« Minae-sensei… »
J'étais en train de préparer le dîner, mais ces quatre enfants ont fait irruption dans la cuisine.
« C'est dangereux ici, les enfants. Ne vous ai-je pas dit de prévenir votre sensei avant d'entrer ? »
« Désolés… »
Tous regardaient le sol, l'air repentant. J'ai vivement réfréné ma colère et interrompu ce que je faisais pour me tourner vers eux.
« Y a-t-il quelque chose que vous voulez me demander ? »
« Euh, Mademoiselle Iris est là. »
« Quoi ? »
Leur réponse m'a effrayée, au point que je n'ai pu m'empêcher de crier. Voyant à quel point je réagissais bizarrement, les enfants ont commencé à avoir l'air un peu confus.
« Le… non, Mademoiselle Iris est là ? Vous en êtes sûrs ? »
Il fallait que je me dépêche de préparer le thé… même si c'est ce que je voulais faire, il n'en restait plus et il n'y avait pas assez de temps pour aller en acheter. De plus, j'avais décidé qu'il fallait être plus économes avant le prochain don.
« En tout cas, il faut sortir pour l'accueillir… »
« Excusez-nous de vous déranger ! »
Oui, c'était bien la voix de Tanya. Il n'y avait rien d'autre à faire que d'aller vers l'entrée. Bien que je ne sois pas assez présentable pour la recevoir, la faire attendre serait encore plus impoli.
« B-bienvenue… moi… Lady Iris, Mademoiselle Tanya. »
Bien que ce ne fût qu'un court trajet, parce que j'avais couru et à cause de mon nervosité, j'avais l'impression de pouvoir à peine respirer.
La vue de Lady Iris m'emplissait d'un étrange sentiment. Elle me semblait plus mince que dans mon souvenir, et sa peau était encore plus pâle que pâle, presque translucide.
« Ne soyez pas si nerveuse, Minae. Je suis juste une amie normale qui vient chez son amie pour s'amuser un peu. »
Les mots stupéfiants de Lady Iris m'ont désarmée, et j'ai parlé à nouveau sur-le-champ.
« …amie ? »
« Bien sûr. N'est-ce pas ce que tout le monde pense aussi ? »
« Mademoiselle Iris, à quoi on joue aujourd'hui ? »
« Hé, hé, Mademoiselle Iris, je sais lire maintenant ! »
« Mademoiselle Iris a dit qu'elle allait jouer avec moi ! »
Ces gamins… ils l'entouraient avec des sourires, disant tout ce qui leur passait par la tête.
Mais cela ne semblait pas la déranger le moins du monde.
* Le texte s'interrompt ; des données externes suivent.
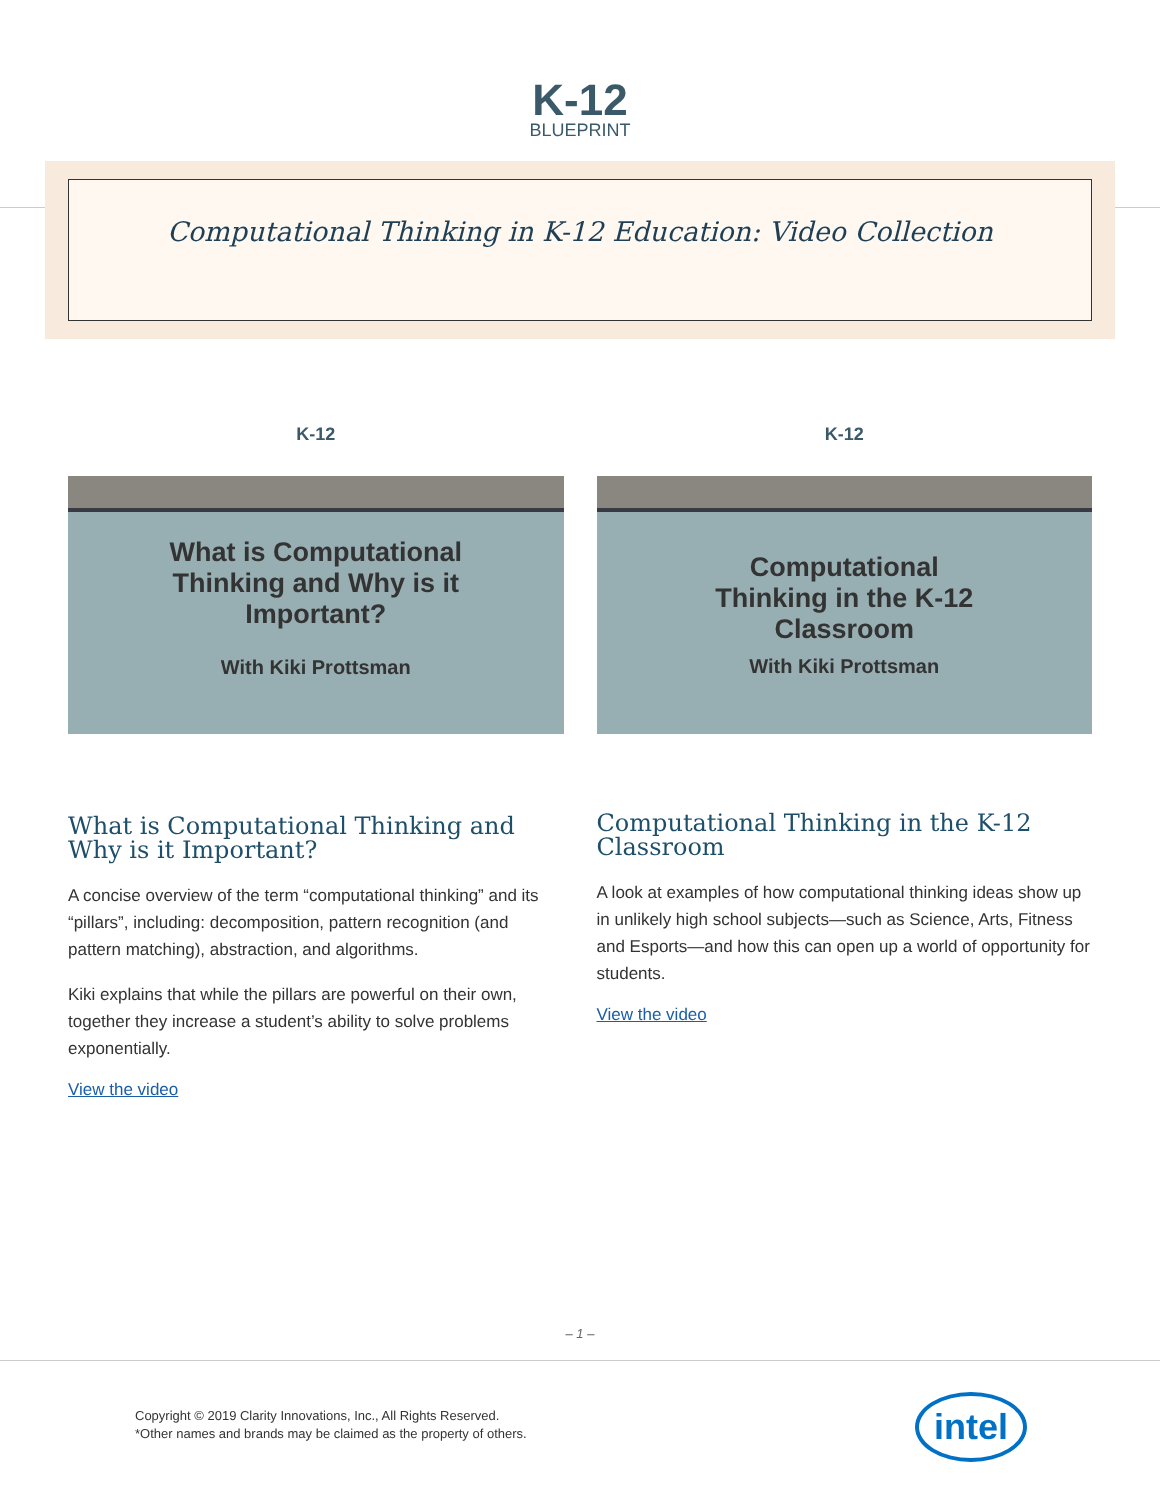K-12
BLUEPRINT
Computational Thinking in K-12 Education: Video Collection
K-12
What is Computational
Thinking and Why is it
Important?
With Kiki Prottsman
What is Computational Thinking and Why is it Important?
A concise overview of the term “computational thinking” and its “pillars”, including: decomposition, pattern recognition (and pattern matching), abstraction, and algorithms.
Kiki explains that while the pillars are powerful on their own, together they increase a student’s ability to solve problems exponentially.
View the video
K-12
Computational
Thinking in the K-12
Classroom
With Kiki Prottsman
Computational Thinking in the K-12 Classroom
A look at examples of how computational thinking ideas show up in unlikely high school subjects—such as Science, Arts, Fitness and Esports—and how this can open up a world of opportunity for students.
View the video
– 1 –
Copyright © 2019 Clarity Innovations, Inc., All Rights Reserved.
*Other names and brands may be claimed as the property of others.
intel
En fait, son sourire paraissait sincèrement heureux.
« Haha… c'est vrai, on avait fait une promesse. Alors jouons à un nouveau jeu avant de commencer la lecture ! »
Les enfants ont acclamé, prenant la main de Lady Iris pour se préparer à jouer.
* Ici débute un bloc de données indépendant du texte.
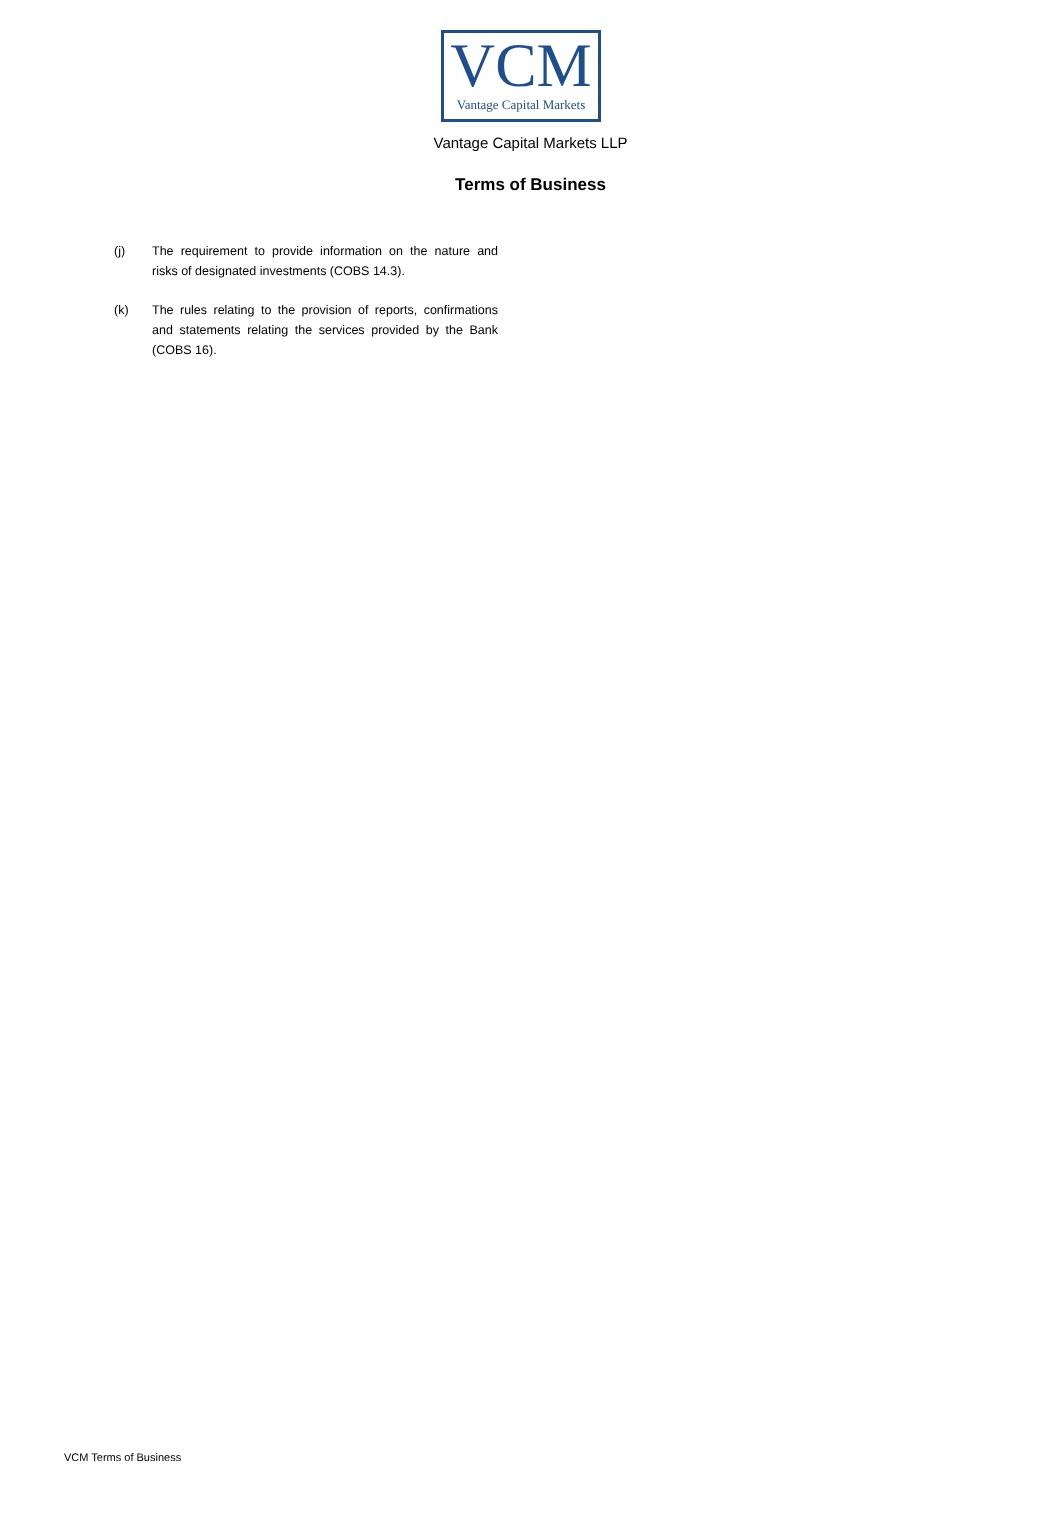VCM
Vantage Capital Markets
Vantage Capital Markets LLP
Terms of Business
(j) The requirement to provide information on the nature and risks of designated investments (COBS 14.3).
(k) The rules relating to the provision of reports, confirmations and statements relating the services provided by the Bank (COBS 16).
VCM Terms of Business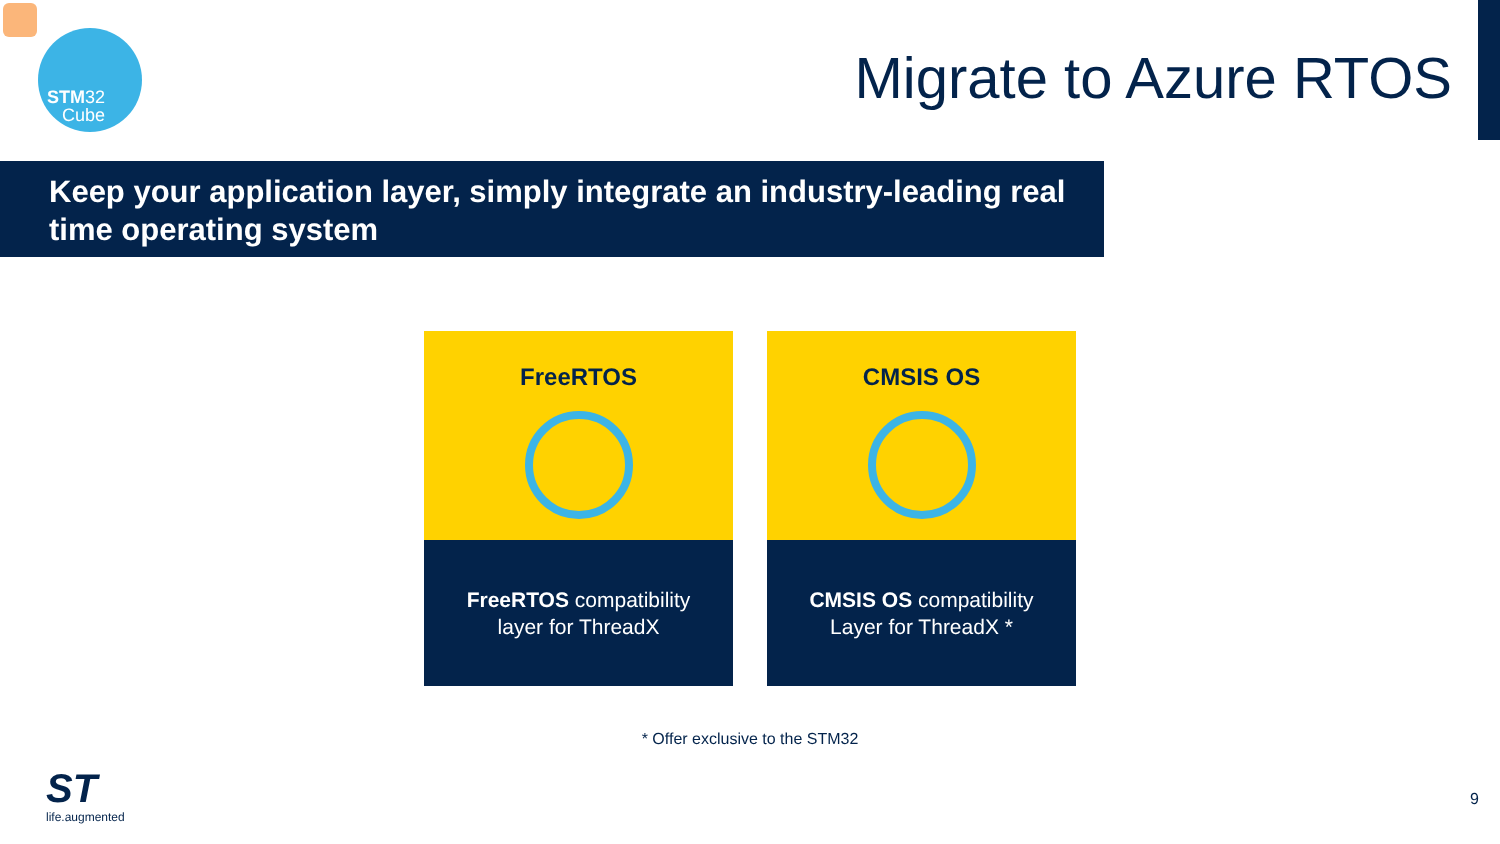STM32
Cube
Migrate to Azure RTOS
Keep your application layer, simply integrate an industry-leading real time operating system
FreeRTOS
FreeRTOS compatibility
layer for ThreadX
CMSIS OS
CMSIS OS compatibility
Layer for ThreadX *
* Offer exclusive to the STM32
ST
life.augmented
9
Ces gamins… comment pouvaient-ils parler à une dame comme ça ? Il semblait trop tard pour les arrêter.
Lady Iris était de sang noble, et dirigeante par intérim… J'avais gardé ces secrets pour les enfants. Même si je leur demandais maintenant d'être moins impolis avec elle, ils n'obéiraient probablement pas si je ne pouvais pas leur en donner la raison.
« Pour moi, Minae, vous et ces enfants êtes d'importants amis. Votre attitude me rend triste… en fait, vous bloquez le passage ! »
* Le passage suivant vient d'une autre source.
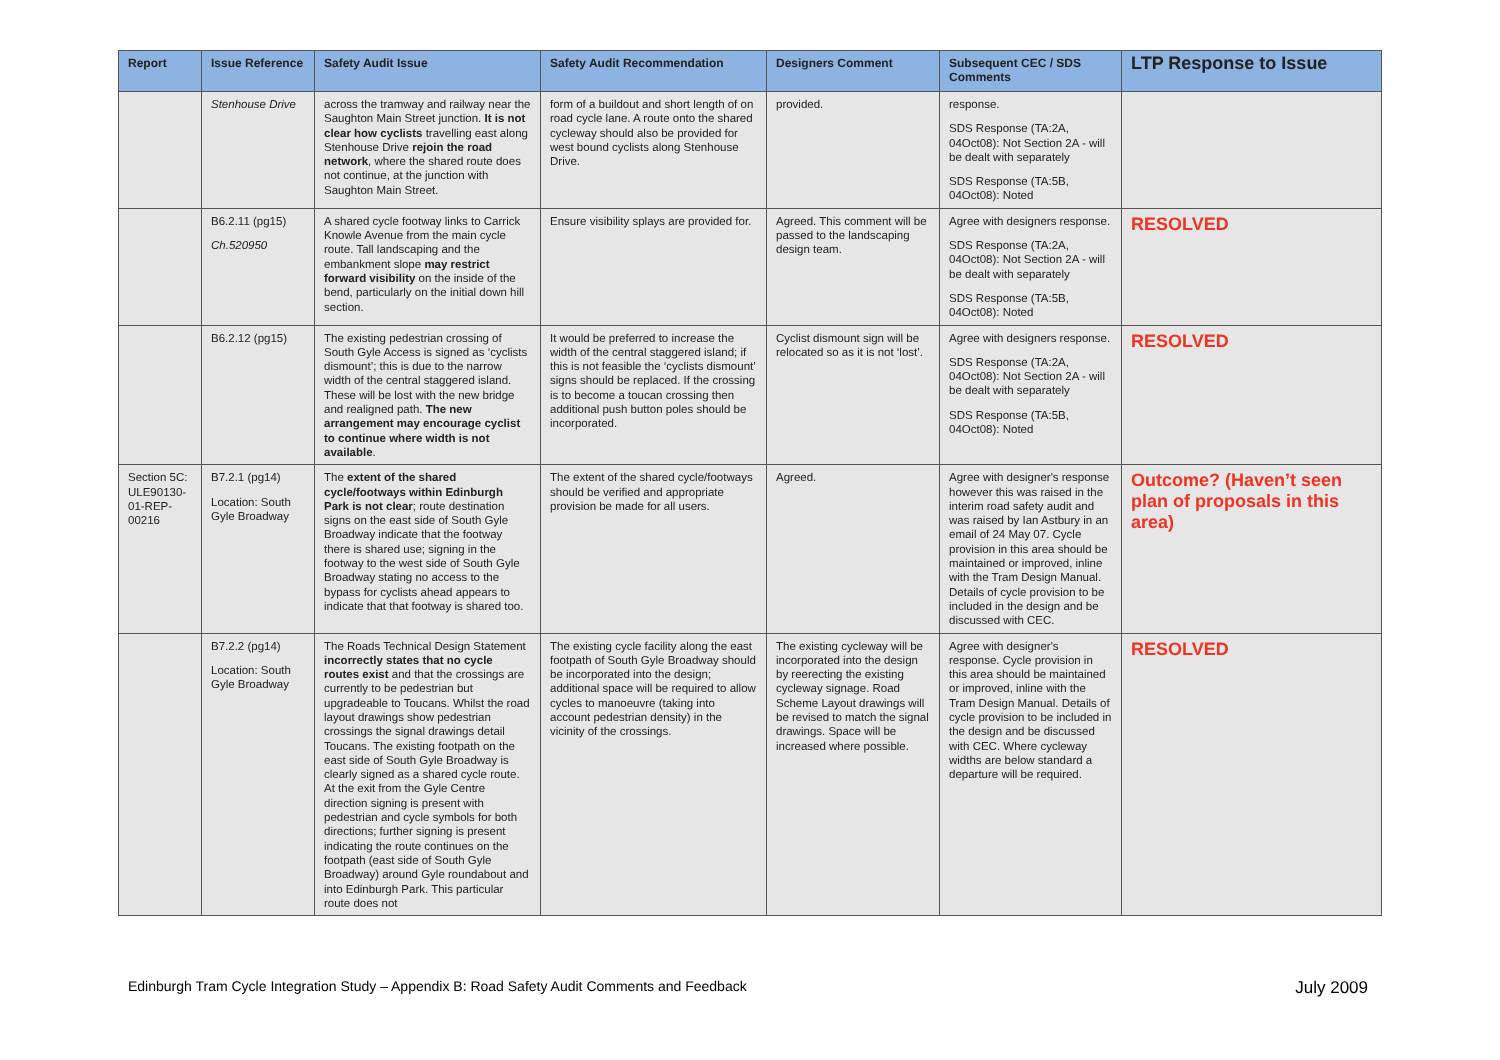| Report | Issue Reference | Safety Audit Issue | Safety Audit Recommendation | Designers Comment | Subsequent CEC / SDS Comments | LTP Response to Issue |
| --- | --- | --- | --- | --- | --- | --- |
| | Stenhouse Drive | across the tramway and railway near the Saughton Main Street junction. It is not clear how cyclists travelling east along Stenhouse Drive rejoin the road network , where the shared route does not continue, at the junction with Saughton Main Street. | form of a buildout and short length of on road cycle lane. A route onto the shared cycleway should also be provided for west bound cyclists along Stenhouse Drive. | provided. | response. SDS Response (TA:2A, 04Oct08): Not Section 2A - will be dealt with separately SDS Response (TA:5B, 04Oct08): Noted | |
| | B6.2.11 (pg15) Ch.520950 | A shared cycle footway links to Carrick Knowle Avenue from the main cycle route. Tall landscaping and the embankment slope may restrict forward visibility on the inside of the bend, particularly on the initial down hill section. | Ensure visibility splays are provided for. | Agreed. This comment will be passed to the landscaping design team. | Agree with designers response. SDS Response (TA:2A, 04Oct08): Not Section 2A - will be dealt with separately SDS Response (TA:5B, 04Oct08): Noted | RESOLVED |
| | B6.2.12 (pg15) | The existing pedestrian crossing of South Gyle Access is signed as ‘cyclists dismount’; this is due to the narrow width of the central staggered island. These will be lost with the new bridge and realigned path. The new arrangement may encourage cyclist to continue where width is not available . | It would be preferred to increase the width of the central staggered island; if this is not feasible the ‘cyclists dismount’ signs should be replaced. If the crossing is to become a toucan crossing then additional push button poles should be incorporated. | Cyclist dismount sign will be relocated so as it is not ‘lost’. | Agree with designers response. SDS Response (TA:2A, 04Oct08): Not Section 2A - will be dealt with separately SDS Response (TA:5B, 04Oct08): Noted | RESOLVED |
| Section 5C: ULE90130-01-REP-00216 | B7.2.1 (pg14) Location: South Gyle Broadway | The extent of the shared cycle/footways within Edinburgh Park is not clear ; route destination signs on the east side of South Gyle Broadway indicate that the footway there is shared use; signing in the footway to the west side of South Gyle Broadway stating no access to the bypass for cyclists ahead appears to indicate that that footway is shared too. | The extent of the shared cycle/footways should be verified and appropriate provision be made for all users. | Agreed. | Agree with designer's response however this was raised in the interim road safety audit and was raised by Ian Astbury in an email of 24 May 07. Cycle provision in this area should be maintained or improved, inline with the Tram Design Manual. Details of cycle provision to be included in the design and be discussed with CEC. | Outcome? (Haven’t seen plan of proposals in this area) |
| | B7.2.2 (pg14) Location: South Gyle Broadway | The Roads Technical Design Statement incorrectly states that no cycle routes exist and that the crossings are currently to be pedestrian but upgradeable to Toucans. Whilst the road layout drawings show pedestrian crossings the signal drawings detail Toucans. The existing footpath on the east side of South Gyle Broadway is clearly signed as a shared cycle route. At the exit from the Gyle Centre direction signing is present with pedestrian and cycle symbols for both directions; further signing is present indicating the route continues on the footpath (east side of South Gyle Broadway) around Gyle roundabout and into Edinburgh Park. This particular route does not | The existing cycle facility along the east footpath of South Gyle Broadway should be incorporated into the design; additional space will be required to allow cycles to manoeuvre (taking into account pedestrian density) in the vicinity of the crossings. | The existing cycleway will be incorporated into the design by reerecting the existing cycleway signage. Road Scheme Layout drawings will be revised to match the signal drawings. Space will be increased where possible. | Agree with designer's response. Cycle provision in this area should be maintained or improved, inline with the Tram Design Manual. Details of cycle provision to be included in the design and be discussed with CEC. Where cycleway widths are below standard a departure will be required. | RESOLVED |
Edinburgh Tram Cycle Integration Study – Appendix B: Road Safety Audit Comments and Feedback July 2009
Juste comme ça, elle jouait déjà avec les enfants. En passant près de moi, elle n'a pas oublié de plaisanter.
Iris semblait mettre les enfants dans le rôle de voleurs, tandis qu'elle les poursuivait dans la pièce.
Et elle était une noble… bien que la scène sous mes yeux fût un peu choquante, je les regardais quand même en silence. La servante à côté de moi observait aussi, avec un air protecteur. Elle était surprise elle aussi, mais souriait quand même.
« Ah, je t'ai eu. »
Entendant la voix de Lady Iris, mes yeux ne purent s'empêcher de la suivre. Ce que je vis fut un sourire authentique sur son visage… un sourire qui semblait venir du fond du cœur.
« …Lady Iris, pourquoi… »
« Qu'est-ce qu'il y a, Mademoiselle Iris ? »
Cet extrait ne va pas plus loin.